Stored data
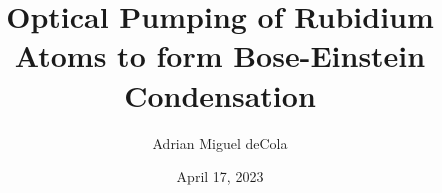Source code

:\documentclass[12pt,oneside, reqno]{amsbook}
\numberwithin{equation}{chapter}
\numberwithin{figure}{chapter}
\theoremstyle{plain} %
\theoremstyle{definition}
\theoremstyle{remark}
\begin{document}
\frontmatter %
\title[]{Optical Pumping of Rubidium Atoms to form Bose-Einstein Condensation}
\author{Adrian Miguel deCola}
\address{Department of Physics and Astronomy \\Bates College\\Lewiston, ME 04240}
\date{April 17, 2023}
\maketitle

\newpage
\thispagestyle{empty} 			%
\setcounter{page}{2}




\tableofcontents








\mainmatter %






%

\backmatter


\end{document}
* * *
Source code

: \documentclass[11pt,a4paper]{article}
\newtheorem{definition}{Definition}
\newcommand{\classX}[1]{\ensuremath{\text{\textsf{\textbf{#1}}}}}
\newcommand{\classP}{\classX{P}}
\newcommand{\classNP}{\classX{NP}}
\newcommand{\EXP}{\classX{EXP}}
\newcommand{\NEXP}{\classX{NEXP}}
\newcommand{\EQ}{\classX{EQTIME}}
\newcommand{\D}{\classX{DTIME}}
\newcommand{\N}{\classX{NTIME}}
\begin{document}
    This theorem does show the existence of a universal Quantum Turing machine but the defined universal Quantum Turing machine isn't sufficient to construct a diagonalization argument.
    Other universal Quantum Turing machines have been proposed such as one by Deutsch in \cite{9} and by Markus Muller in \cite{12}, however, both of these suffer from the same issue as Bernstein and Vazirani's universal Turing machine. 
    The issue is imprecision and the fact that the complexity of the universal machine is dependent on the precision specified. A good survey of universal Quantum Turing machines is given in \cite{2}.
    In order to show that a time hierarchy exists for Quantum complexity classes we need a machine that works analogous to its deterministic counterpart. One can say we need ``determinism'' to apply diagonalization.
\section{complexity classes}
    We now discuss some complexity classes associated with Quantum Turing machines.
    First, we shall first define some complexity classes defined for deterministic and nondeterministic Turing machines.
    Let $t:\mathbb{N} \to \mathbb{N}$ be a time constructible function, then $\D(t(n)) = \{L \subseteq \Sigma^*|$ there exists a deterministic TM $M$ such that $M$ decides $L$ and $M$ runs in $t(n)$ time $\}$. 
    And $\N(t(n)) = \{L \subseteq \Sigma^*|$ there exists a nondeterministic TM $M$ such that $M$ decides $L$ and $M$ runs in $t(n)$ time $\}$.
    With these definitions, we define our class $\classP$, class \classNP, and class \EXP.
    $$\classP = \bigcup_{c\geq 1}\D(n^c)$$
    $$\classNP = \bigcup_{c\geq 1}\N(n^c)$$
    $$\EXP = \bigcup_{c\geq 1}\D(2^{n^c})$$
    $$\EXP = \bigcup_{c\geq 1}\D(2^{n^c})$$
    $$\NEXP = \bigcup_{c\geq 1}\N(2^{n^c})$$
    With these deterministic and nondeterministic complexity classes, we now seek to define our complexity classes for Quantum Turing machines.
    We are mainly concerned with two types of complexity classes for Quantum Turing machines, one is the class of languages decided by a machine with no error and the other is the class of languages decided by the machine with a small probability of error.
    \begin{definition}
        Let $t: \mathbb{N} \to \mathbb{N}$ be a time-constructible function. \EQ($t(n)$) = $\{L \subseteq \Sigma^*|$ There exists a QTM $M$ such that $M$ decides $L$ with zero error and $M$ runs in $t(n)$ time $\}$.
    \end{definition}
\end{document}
==
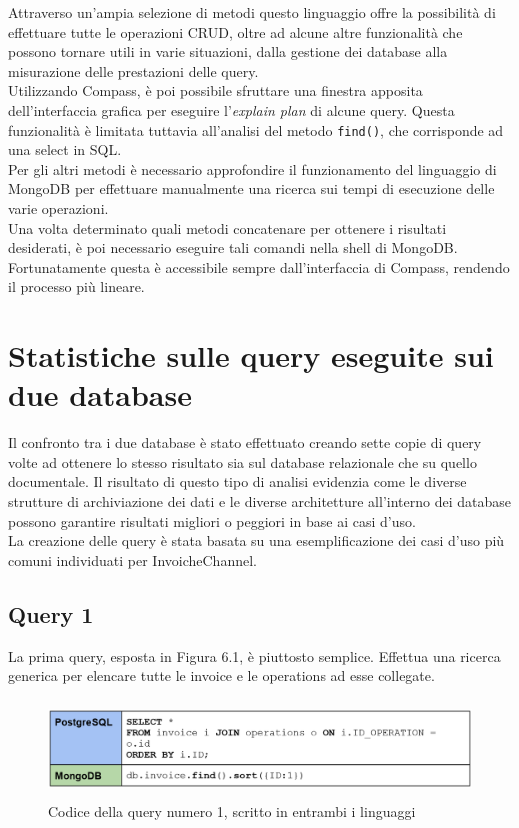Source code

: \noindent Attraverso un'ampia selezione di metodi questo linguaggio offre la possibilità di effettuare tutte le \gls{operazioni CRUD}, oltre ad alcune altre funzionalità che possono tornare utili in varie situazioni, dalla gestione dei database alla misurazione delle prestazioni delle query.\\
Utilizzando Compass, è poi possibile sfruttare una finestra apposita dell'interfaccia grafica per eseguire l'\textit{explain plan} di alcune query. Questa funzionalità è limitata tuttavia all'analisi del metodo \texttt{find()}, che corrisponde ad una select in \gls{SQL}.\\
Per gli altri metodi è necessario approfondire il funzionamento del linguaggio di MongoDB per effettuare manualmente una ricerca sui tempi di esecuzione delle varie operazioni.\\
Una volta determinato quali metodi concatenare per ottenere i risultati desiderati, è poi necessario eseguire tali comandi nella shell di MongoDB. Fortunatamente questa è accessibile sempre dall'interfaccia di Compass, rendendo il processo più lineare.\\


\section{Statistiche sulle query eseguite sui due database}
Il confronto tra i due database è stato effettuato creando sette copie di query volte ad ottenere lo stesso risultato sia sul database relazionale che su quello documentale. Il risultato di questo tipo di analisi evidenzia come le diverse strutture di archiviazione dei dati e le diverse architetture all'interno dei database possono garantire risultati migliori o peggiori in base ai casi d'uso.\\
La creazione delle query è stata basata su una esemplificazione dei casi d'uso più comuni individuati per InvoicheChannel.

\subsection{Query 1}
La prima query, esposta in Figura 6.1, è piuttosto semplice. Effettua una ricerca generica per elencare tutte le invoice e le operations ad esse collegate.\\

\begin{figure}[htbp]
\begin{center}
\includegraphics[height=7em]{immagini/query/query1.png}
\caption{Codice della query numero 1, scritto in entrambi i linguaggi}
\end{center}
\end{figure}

▸ **PROBLEM TO SOLVE**: With "ricerca" as the string to find, copy every line of the records that holds it.

▸ **SOLUTION FOR THIS PROBLEM**:
Per gli altri metodi è necessario approfondire il funzionamento del linguaggio di MongoDB per effettuare manualmente una ricerca sui tempi di esecuzione delle varie operazioni.\\
La prima query, esposta in Figura 6.1, è piuttosto semplice. Effettua una ricerca generica per elencare tutte le invoice e le operations ad esse collegate.\\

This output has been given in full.